A Design and Technology teacher has been found guilty of embezzling school funds by falsifying purchase receipts of craft supplies, the High Criminal Court ruled.
The Egyptian primary school teacher was sentenced to three years in prison, fined BD500 and ordered to return the stolen BD274 to the school in Busaiteen. Judges ruled to deport him following the completion of his sentence.
The 44-year-old Qatar-born man reportedly altered, falsified and forged several receipts and was reimbursed for the altered amounts by the school’s treasury.
Items include canvases, easels, watercolours, drawing supplies, sculpting materials, electric circuit experiment kits, magnets, teaching aids, a drill bit set, a stapler gun, masking tape and a cutting mat.
The man was convicted of exploiting his position as a civil employee to embezzle money from the Education Ministry, presenting false documents to his employer, falsifying bills and using false documents with knowledge of their invalidity.
Accountants at the Education Ministry, tasked with managing risk in government schools, spotted a discrepancy in the primary school’s financial records during a routine audit, the court heard.
“Inconsistencies were detected in the books by oversight officers, and doubts were raised concerning a number of receipts, whose amounts were already reimbursed as petty cash,” read the case files.
“A legal affairs expert and an educator examined the bills, along with the kind of paper used.
“Ministry officials contacted the stationery stores and found that some of the bills had been doctored in order to increase the amount of money reimbursed.

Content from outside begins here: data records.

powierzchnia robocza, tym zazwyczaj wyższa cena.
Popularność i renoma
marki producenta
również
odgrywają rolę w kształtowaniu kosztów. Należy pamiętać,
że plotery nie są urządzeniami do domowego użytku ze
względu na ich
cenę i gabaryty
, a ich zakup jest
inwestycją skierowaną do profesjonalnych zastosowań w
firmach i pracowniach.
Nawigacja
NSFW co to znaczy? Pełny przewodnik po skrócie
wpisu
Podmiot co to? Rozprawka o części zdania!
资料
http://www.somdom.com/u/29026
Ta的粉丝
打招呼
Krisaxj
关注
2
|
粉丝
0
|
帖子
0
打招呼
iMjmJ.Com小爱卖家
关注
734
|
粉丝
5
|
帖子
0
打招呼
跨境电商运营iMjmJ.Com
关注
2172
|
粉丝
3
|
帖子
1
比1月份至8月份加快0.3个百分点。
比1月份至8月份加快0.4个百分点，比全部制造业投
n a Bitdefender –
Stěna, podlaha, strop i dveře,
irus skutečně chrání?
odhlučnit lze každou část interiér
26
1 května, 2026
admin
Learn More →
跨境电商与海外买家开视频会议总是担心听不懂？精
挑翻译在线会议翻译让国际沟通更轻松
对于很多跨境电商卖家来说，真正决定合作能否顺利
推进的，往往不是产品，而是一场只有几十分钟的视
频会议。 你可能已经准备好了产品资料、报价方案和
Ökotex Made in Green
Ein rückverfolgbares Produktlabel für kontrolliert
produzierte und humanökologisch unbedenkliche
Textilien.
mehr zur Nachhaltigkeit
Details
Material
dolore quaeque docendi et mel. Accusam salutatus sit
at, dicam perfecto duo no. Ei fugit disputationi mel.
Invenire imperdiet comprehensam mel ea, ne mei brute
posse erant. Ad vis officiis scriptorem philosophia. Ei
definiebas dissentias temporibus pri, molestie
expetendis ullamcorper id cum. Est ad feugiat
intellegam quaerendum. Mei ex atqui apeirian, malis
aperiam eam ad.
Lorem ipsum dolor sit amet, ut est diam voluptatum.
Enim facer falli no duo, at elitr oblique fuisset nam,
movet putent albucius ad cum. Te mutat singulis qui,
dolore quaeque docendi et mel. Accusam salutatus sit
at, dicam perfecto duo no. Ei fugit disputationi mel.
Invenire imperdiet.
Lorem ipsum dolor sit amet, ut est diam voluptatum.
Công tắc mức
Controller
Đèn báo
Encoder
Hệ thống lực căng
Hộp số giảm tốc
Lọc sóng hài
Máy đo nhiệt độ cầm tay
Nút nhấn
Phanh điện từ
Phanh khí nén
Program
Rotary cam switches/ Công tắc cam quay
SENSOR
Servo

“The defendant had added a 0 to one bill to increase the amount from BD1 to BD10.
“Upon reaching out to another store, it appeared that the purchased items were returned and refunded.
“In another place, a clerk informed officials that the bill did not exist in the store’s records and was even printed on a different kind of paper.”
When confronted with the accusations by committee in the school that was formed to investigate the fraud allegations, the Egyptian teacher reportedly admitted to altering the receipts.
Forgery experts also determined that some of the documents were created from scratch by the defendant through coloured photocopying.
Finally, a Design and Technology co-ordinator at the primary school testified to the Public Prosecution about the mechanism of claiming expenses from the school.
He explained that teachers are given reign to evaluate their classes’ needs and explained the protocol of filing a purchase request, which starts with filling out a form.
The form includes information such as the item, the reason for its purchase and an estimated price, which is first reviewed by the co-ordinator then forwarded for approval by the principal and financial affairs department.
Design and Technology is a subject offered by government schools, teaching primary school students how to envision and build things.

A Design and Technology workbook
As part of the curriculum, children learn how to design and build a slide, pulley, spool, crane, wheel and axel, and are familiarised with woodworking tools and sewing supplies.
They also learn how to create animations, puppets with articulated limbs, prototypes of the puppets, as well as how to build models and sculptures and design a fantasy character.
Students further learn to design packaging, and the curriculum even teaches them how to market and promote their creations.